Fans of musical theater know how an overture works. Before the play begins, the audience is treated to a tasting of the sundry songs they may hear throughout the piece. In overtures from the likes of Rogers and Hammerstein, these are pretty baldly presented in something like a musical montage, one set-piece after another with sometimes abrupt transitions (a full stop with a boom from the timpani, a crash or a cymbal, or, in The King and I, perhaps a flourish of the gong). But in more sophisticated compositions (such as those of Leonard Bernstein, for example), these themes are interwoven in more subtle ways, becoming musical motifs that will resonate throughout the rest of the play: certain chords that will make a reappearance at crucial points in every song, particular instruments playing a single measure that later comes to be associated with one particular character, and so on. And it's fun once you've experienced the play a first time to note, on a second encounter, how this tightly interwoven foreshadowing in the overture works.
We similarly often reflect back on the careers of great movie directors, or writers, or statesmen, or yes, even Popes, and trace how early overtures can be observed to set out the motifs which in a way become hermeneutics for understanding that individual's legacy.
For Pope Benedict XVI, for example, his coinage of the phrase "dictatorship of relativism" is a monument in his career that helps elucidate his overall project and legacy. So, too, many have seen his famous Regensburg lecture as an important touchstone in interpreting his papacy and his intellectual oeuvre. There are many other examples one could offer.
Anyway, the reason I'm thinking about this today is because - at the risk of foolishly prognosticating - I think we've recently seen Pope Francis introduce one of those motifs in his own 'opening overture'. It's one of those coinages like "dictatorship of relativism" that could become something of a catch-phrase for his papacy: namely, the "globalization of indifference."
Francis introduced this theme in his recent homily at the Mass he celebrated during his visit to the immigrant island of Lampedusa:
Today no one in our world feels responsible; we have lost a sense of responsibility for our brothers and sisters. We have fallen into the hypocrisy of the priest and the levite whom Jesus described in the parable of the Good Samaritan: we see our brother half dead on the side of the road, and perhaps we say to ourselves: "poor soul…!", and then go on our way. It’s not our responsibility, and with that we feel reassured, assuaged. The culture of comfort, which makes us think only of ourselves, makes us insensitive to the cries of other people, makes us live in soap bubbles which, however lovely, are insubstantial; they offer a fleeting and empty illusion which results in indifference to others; indeed, it even leads to the globalization of indifference. In this globalized world, we have fallen into globalized indifference. We have become used to the suffering of others: it doesn’t affect me; it doesn’t concern me; it’s none of my business!
[...] The globalization of indifference makes us all "unnamed", responsible, yet nameless and faceless.

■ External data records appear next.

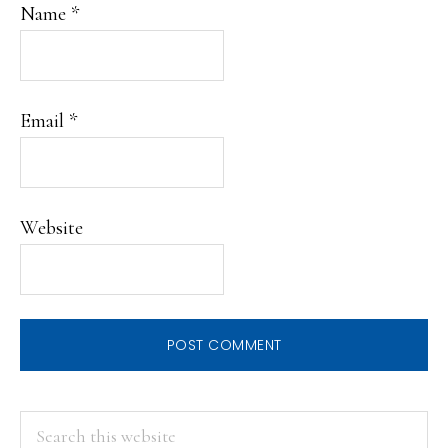
Name
*
Email
*
Website
PRIMARY
Search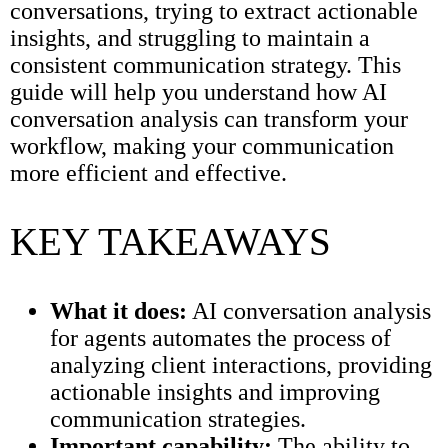
conversations, trying to extract actionable
insights, and struggling to maintain a
consistent communication strategy. This
guide will help you understand how AI
conversation analysis can transform your
workflow, making your communication
more efficient and effective.
KEY TAKEAWAYS
What it does:
AI conversation analysis
for agents automates the process of
analyzing client interactions, providing
actionable insights and improving
communication strategies.
Important capability:
The ability to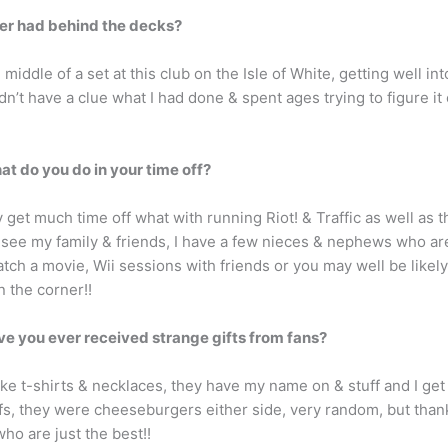
ver had behind the decks?
middle of a set at this club on the Isle of White, getting well i
n’t have a clue what I had done & spent ages trying to figure i
at do you do in your time off?
ly get much time off what with running Riot! & Traffic as well as
o see my family & friends, I have a few nieces & nephews who ar
atch a movie, Wii sessions with friends or you may well be likel
n the corner!!
ve you ever received strange gifts from fans?
 like t-shirts & necklaces, they have my name on & stuff and I ge
ffs, they were cheeseburgers either side, very random, but thank
ho are just the best!!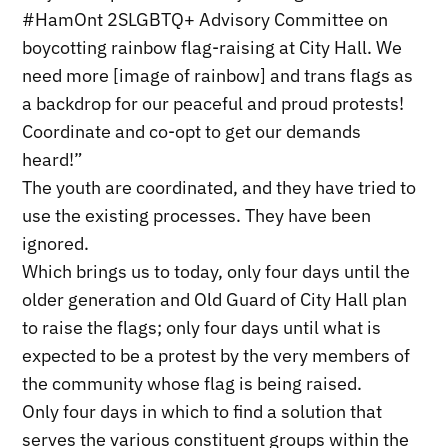
#HamOnt 2SLGBTQ+ Advisory Committee on
boycotting rainbow flag-raising at City Hall. We
need more [image of rainbow] and trans flags as
a backdrop for our peaceful and proud protests!
Coordinate and co-opt to get our demands
heard!”
The youth are coordinated, and they have tried to
use the existing processes. They have been
ignored.
Which brings us to today, only four days until the
older generation and Old Guard of City Hall plan
to raise the flags; only four days until what is
expected to be a protest by the very members of
the community whose flag is being raised.
Only four days in which to find a solution that
serves the various constituent groups within the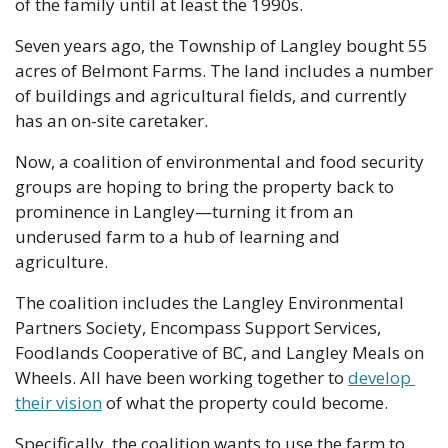
of the family until at least the 1990s. 
Seven years ago, the Township of Langley bought 55 
acres of Belmont Farms. The land includes a number 
of buildings and agricultural fields, and currently 
has an on-site caretaker.
Now, a coalition of environmental and food security 
groups are hoping to bring the property back to 
prominence in Langley—turning it from an 
underused farm to a hub of learning and 
agriculture.
The coalition includes the Langley Environmental 
Partners Society, Encompass Support Services, 
Foodlands Cooperative of BC, and Langley Meals on 
Wheels. All have been working together to 
develop 
their vision
 of what the property could become. 
Specifically, the coalition wants to use the farm to 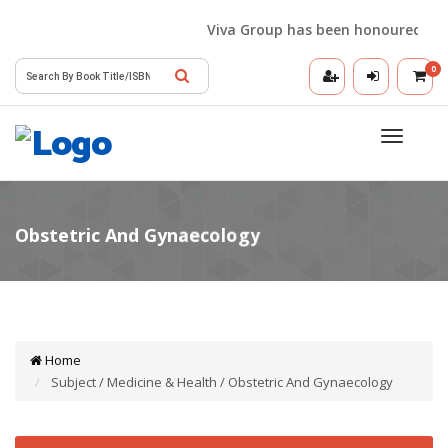
Viva Group has been honoured with t
0
Toggle
navigatio
Home
Subject / Medicine & Health / Obstetric And Gynaecology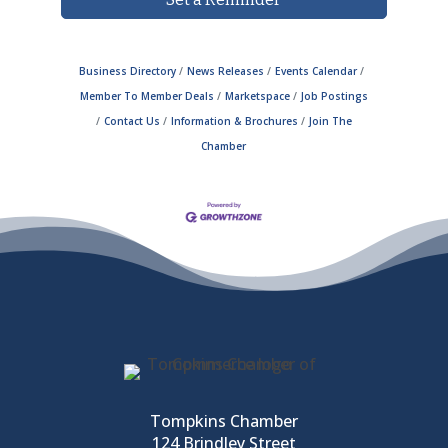
Business Directory
News Releases
Events Calendar
Member To Member Deals
Marketspace
Job Postings
Contact Us
Information & Brochures
Join The
Chamber
Tompkins Chamber
124 Brindley Street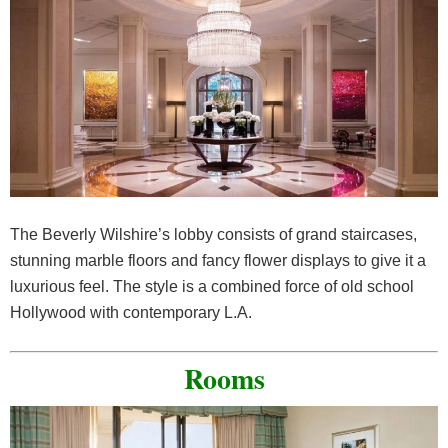
The Beverly Wilshire’s lobby consists of grand staircases,
stunning marble floors and fancy flower displays to give it a
luxurious feel. The style is a combined force of old school
Hollywood with contemporary L.A.
Rooms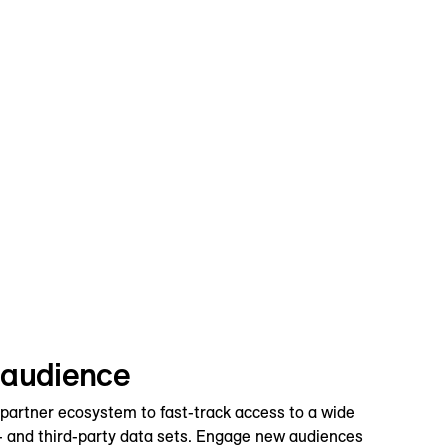
 audience
 partner ecosystem to fast-track access to a wide
d- and third-party data sets. Engage new audiences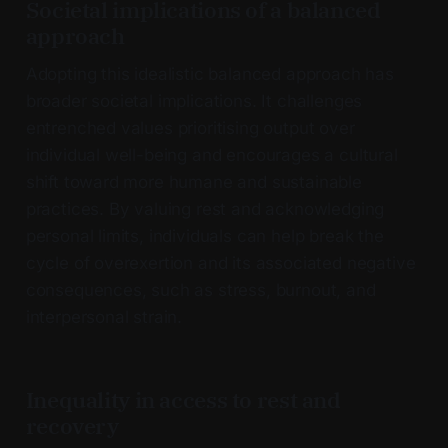
Societal implications of a balanced
approach
Adopting this idealistic balanced approach has
broader societal implications. It challenges
entrenched values prioritising output over
individual well-being and encourages a cultural
shift toward more humane and sustainable
practices. By valuing rest and acknowledging
personal limits, individuals can help break the
cycle of overexertion and its associated negative
consequences, such as stress, burnout, and
interpersonal strain.
Inequality in access to rest and
recovery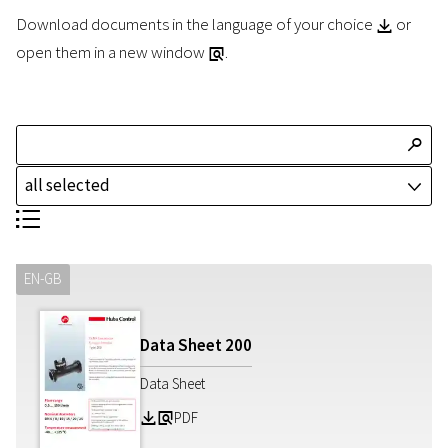
Download documents in the language of your choice
or
Z
open them in a new window
.
a
T
all selected
J
S
EN-GB
Data Sheet
200
Data Sheet
PDF
Z
a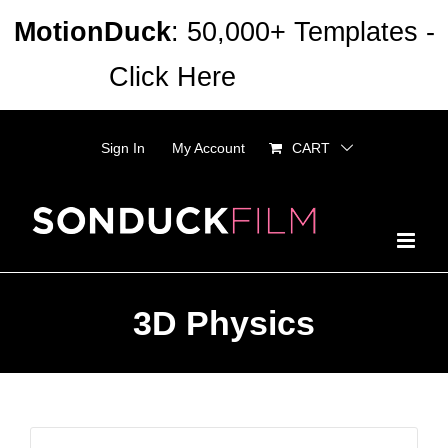
Skip
MotionDuck
: 50,000+ Templates -
to
Click Here
Dismiss
content
Sign In
My Account
CART
3D Physics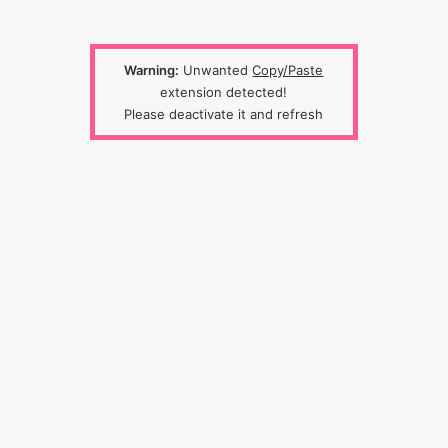
Warning:
Unwanted
Copy/Paste
extension detected!
Please deactivate it and refresh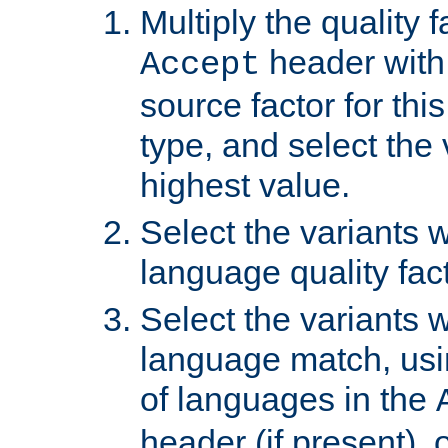
Multiply the quality 
header with 
Accept
source factor for thi
type, and select the 
highest value.
Select the variants w
language quality fact
Select the variants w
language match, usin
of languages in the
header (if present),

[...] We are a society which has forgotten how to weep, how to experience compassion – "suffering with" others: the globalization of indifference has taken from us the ability to weep!In a globalized and information economy, a technocracy in which day-to-day life seems to track at an ever faster pace of chaotic hurry, this sense of anonymity and atomisation increases with every passing year - even though this problem has been complained against and warned about since at least the beginning of the last century (one thinks of poets like Eliot of Auden, for example).
Interestingly, this isolating totalization of inhuman and structural forces above the level of individual or community action which nevertheless impacts the lower levels of society has been seen most graphically in our modern history in totalitarian states (or the fictitious dystopias written about such): in other words, it's striking to me that this "globalization of indifference" is itself a kind of "dictatorship." One wonders: is this just a name for the same complex of phenomena Benedict called the "dictatorship of relativism"? Or are these two things separate facets of larger forces at work within the broader spirit of the age?
In any event, I think this phrase is a fertile source for reflection and perhaps should become a monument in Francis's project moving forward, a helpful remembrance from early in his papacy that might aid us in understanding how things develop from here on out. Even if not, it will still have been a fascinating note sounded in the overture and worth savoring in its own right; and I for one will be thinking about it more in-depth in the days and weeks to come.